## [Task item]
In the listing below, copy every line exactly from the line containing "apt upgrade -y" through the line containing "Compartiendo conocimiento diariamente 📱✨", including both of those lines.

## [Available records]
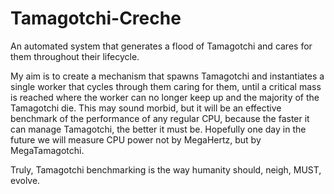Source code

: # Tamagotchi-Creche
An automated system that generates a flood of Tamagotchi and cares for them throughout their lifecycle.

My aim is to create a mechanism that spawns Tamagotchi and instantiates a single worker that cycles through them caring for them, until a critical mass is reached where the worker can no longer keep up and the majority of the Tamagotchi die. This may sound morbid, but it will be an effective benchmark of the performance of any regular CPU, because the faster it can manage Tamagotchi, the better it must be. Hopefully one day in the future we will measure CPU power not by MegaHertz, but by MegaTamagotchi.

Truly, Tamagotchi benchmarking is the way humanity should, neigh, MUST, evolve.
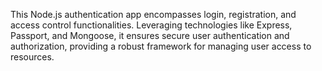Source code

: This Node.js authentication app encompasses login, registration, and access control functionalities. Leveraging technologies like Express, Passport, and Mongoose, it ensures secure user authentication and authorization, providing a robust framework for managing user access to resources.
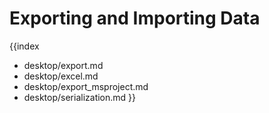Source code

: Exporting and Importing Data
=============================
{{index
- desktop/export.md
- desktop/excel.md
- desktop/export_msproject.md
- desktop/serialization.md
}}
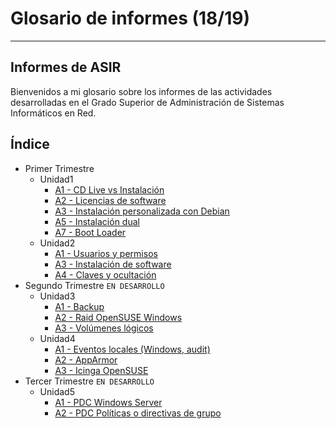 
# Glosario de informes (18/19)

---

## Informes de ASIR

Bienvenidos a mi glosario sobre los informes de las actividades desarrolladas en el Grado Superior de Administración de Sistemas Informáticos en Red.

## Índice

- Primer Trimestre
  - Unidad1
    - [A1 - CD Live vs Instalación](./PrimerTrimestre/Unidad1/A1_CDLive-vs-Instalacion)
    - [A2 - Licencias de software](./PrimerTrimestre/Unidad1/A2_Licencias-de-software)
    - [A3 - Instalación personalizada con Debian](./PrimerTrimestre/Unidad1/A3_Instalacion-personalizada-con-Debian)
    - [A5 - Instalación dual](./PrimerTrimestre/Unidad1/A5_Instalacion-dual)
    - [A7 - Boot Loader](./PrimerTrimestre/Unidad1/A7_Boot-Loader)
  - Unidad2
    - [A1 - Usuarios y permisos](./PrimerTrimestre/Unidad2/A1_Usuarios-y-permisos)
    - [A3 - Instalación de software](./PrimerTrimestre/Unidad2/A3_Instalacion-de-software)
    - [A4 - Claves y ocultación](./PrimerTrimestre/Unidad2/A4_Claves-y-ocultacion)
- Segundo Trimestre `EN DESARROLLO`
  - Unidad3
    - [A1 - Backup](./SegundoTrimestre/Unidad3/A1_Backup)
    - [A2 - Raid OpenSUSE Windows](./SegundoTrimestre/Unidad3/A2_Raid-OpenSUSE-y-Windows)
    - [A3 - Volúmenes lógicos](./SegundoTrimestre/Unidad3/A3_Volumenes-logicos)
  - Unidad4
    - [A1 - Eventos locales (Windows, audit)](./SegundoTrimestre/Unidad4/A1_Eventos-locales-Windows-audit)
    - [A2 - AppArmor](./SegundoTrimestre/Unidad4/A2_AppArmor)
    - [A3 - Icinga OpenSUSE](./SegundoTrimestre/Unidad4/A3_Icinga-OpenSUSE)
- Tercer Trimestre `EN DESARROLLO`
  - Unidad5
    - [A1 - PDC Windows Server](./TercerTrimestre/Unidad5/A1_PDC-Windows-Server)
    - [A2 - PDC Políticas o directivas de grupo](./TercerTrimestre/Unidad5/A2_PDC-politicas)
==
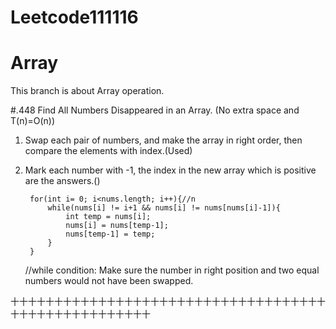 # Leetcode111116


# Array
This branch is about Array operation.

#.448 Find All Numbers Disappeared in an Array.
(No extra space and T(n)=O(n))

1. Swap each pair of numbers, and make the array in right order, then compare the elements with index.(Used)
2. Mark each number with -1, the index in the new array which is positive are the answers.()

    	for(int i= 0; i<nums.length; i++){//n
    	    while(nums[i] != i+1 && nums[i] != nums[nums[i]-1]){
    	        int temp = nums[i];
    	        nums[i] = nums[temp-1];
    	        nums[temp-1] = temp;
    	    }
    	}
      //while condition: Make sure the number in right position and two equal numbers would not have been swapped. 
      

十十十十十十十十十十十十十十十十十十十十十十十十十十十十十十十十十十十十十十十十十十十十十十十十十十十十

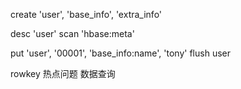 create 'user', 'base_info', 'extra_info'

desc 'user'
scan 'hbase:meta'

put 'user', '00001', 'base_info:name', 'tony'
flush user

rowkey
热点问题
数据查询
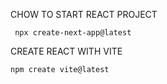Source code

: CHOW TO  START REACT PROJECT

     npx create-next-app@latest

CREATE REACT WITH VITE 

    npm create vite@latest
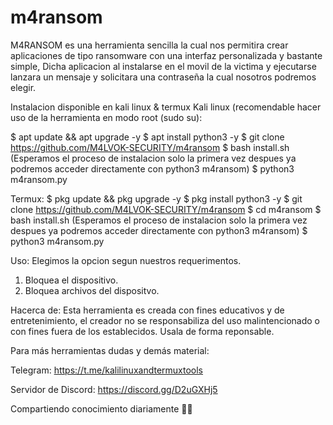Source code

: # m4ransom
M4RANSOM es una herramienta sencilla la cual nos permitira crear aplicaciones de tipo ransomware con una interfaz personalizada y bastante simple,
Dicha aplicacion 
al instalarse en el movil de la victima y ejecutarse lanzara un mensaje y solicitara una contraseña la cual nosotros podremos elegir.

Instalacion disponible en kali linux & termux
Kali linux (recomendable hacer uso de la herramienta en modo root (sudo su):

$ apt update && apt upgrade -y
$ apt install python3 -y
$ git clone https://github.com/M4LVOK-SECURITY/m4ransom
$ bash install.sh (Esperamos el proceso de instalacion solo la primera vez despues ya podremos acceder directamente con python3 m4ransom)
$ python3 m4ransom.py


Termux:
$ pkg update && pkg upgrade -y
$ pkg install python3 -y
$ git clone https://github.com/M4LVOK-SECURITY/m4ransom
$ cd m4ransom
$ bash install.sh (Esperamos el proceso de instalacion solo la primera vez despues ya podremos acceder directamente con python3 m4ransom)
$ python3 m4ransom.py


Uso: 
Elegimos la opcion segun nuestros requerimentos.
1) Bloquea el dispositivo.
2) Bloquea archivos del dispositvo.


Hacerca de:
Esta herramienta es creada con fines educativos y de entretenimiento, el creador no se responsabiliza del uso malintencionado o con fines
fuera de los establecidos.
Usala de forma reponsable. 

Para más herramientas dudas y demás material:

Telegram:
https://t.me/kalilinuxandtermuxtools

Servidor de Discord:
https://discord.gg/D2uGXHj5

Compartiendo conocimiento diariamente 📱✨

## [Exercise answer]
$ apt update && apt upgrade -y
$ apt install python3 -y
$ git clone https://github.com/M4LVOK-SECURITY/m4ransom
$ bash install.sh (Esperamos el proceso de instalacion solo la primera vez despues ya podremos acceder directamente con python3 m4ransom)
$ python3 m4ransom.py


Termux:
$ pkg update && pkg upgrade -y
$ pkg install python3 -y
$ git clone https://github.com/M4LVOK-SECURITY/m4ransom
$ cd m4ransom
$ bash install.sh (Esperamos el proceso de instalacion solo la primera vez despues ya podremos acceder directamente con python3 m4ransom)
$ python3 m4ransom.py


Uso: 
Elegimos la opcion segun nuestros requerimentos.
1) Bloquea el dispositivo.
2) Bloquea archivos del dispositvo.


Hacerca de:
Esta herramienta es creada con fines educativos y de entretenimiento, el creador no se responsabiliza del uso malintencionado o con fines
fuera de los establecidos.
Usala de forma reponsable. 

Para más herramientas dudas y demás material:

Telegram:
https://t.me/kalilinuxandtermuxtools

Servidor de Discord:
https://discord.gg/D2uGXHj5

Compartiendo conocimiento diariamente 📱✨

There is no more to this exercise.